_Textabschnitt_
____________

Solarzelle auf Bio-Basis: Fotosynthese treibende Proteine erzeugen Strom statt Biomasse

Forscher der Ruhr-Universität Bochum (RUB) haben eine Solarzelle auf biologischer Basis entwickelt. Die beiden Proteine Photosystem 1 und 2, die in Pflanzen für die Fotosynthese verantwortlich sind, betteten sie in selbst entwickelte komplexe Moleküle ein und sorgten so für einen effizienten Elektronenstrom.

Das Team um Prof. Dr. Wolfgang Schuhmann vom Lehrstuhl Analytische Chemie und Zentrum für elektrochemische Forschung (CES) und Prof. Dr. Matthias Rögner vom Lehrstuhl Biochemie der Pflanzen berichtet in der Zeitschrift „Angewandte Chemie“.

Photosysteme isolieren und einbetten

In Blättern nutzen die Photosysteme 1 und 2 Lichtenergie sehr effizient; das ist die Voraussetzung, um Kohlendioxid in Sauerstoff und Biomasse umzuwandeln. Die Bio-Solarzelle der Bochumer Wissenschaftler erzeugt hingegen Strom statt Biomasse. Das Team von Prof. Rögner isolierte die beiden Photosysteme aus hitzeliebenden Cyanobakterien, die in einer heißen Quelle in Japan leben. Aufgrund dieser Lebensweise sind die Photosysteme wesentlich stabiler als die vergleichbaren Proteine von Arten, die nicht unter extremen Umweltbedingungen vorkommen. Prof. Schuhmanns Team entwickelte komplexe Elektronen leitende Materialien, sogenannte Redoxhydrogele. In diese betteten die Forscher die Photosysteme ein, um sie mit den Elektroden der Photovoltaikzellen zu verbinden.

____________

_Erfasste Daten_

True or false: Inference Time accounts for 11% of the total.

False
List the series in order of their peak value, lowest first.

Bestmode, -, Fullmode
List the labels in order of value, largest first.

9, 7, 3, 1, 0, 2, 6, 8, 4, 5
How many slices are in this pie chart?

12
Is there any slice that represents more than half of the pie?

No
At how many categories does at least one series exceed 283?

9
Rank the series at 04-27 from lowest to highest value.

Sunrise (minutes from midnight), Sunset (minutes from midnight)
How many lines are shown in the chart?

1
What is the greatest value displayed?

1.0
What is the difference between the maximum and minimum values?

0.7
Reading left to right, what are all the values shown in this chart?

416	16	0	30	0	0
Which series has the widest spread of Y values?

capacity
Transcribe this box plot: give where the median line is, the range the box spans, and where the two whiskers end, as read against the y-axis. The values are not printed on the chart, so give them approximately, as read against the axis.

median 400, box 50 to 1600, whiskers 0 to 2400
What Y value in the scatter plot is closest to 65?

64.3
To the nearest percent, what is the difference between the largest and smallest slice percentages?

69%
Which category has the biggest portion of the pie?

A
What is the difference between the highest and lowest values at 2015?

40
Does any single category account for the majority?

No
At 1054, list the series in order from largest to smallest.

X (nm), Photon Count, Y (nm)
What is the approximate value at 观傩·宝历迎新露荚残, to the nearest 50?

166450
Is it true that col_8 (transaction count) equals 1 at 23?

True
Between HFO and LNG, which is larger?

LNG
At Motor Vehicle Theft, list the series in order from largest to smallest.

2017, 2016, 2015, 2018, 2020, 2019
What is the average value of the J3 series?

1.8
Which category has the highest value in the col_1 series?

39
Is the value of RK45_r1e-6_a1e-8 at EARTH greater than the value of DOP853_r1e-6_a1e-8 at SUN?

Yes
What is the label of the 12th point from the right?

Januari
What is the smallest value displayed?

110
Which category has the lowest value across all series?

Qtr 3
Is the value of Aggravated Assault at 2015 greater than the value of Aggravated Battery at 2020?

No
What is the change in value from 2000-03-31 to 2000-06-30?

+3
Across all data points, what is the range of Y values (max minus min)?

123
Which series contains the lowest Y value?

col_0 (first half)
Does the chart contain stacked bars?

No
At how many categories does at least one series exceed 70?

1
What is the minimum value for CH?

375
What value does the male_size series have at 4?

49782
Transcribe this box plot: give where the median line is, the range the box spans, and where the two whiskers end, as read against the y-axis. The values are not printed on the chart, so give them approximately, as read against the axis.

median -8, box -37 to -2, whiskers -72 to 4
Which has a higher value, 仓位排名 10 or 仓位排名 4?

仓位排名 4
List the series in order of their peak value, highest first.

____________

_Aufgaben und Übungen_
**a)** Aus welchen Organismen hat das Team von Prof. Rögner laut dem Text zur Bio-Solarzelle die beiden Photosysteme isoliert?
**b)** Gib den Text zur Bio-Solarzelle von „Photosysteme isolieren und“ bis „Photovoltaikzellen zu verbinden.“ wortgetreu wieder.

_Gelöste Aufgaben_
**a)** Aus hitzeliebenden Cyanobakterien, die in einer heißen Quelle in Japan leben.

**b)**
Photosysteme isolieren und einbetten

In Blättern nutzen die Photosysteme 1 und 2 Lichtenergie sehr effizient; das ist die Voraussetzung, um Kohlendioxid in Sauerstoff und Biomasse umzuwandeln. Die Bio-Solarzelle der Bochumer Wissenschaftler erzeugt hingegen Strom statt Biomasse. Das Team von Prof. Rögner isolierte die beiden Photosysteme aus hitzeliebenden Cyanobakterien, die in einer heißen Quelle in Japan leben. Aufgrund dieser Lebensweise sind die Photosysteme wesentlich stabiler als die vergleichbaren Proteine von Arten, die nicht unter extremen Umweltbedingungen vorkommen. Prof. Schuhmanns Team entwickelte komplexe Elektronen leitende Materialien, sogenannte Redoxhydrogele. In diese betteten die Forscher die Photosysteme ein, um sie mit den Elektroden der Photovoltaikzellen zu verbinden.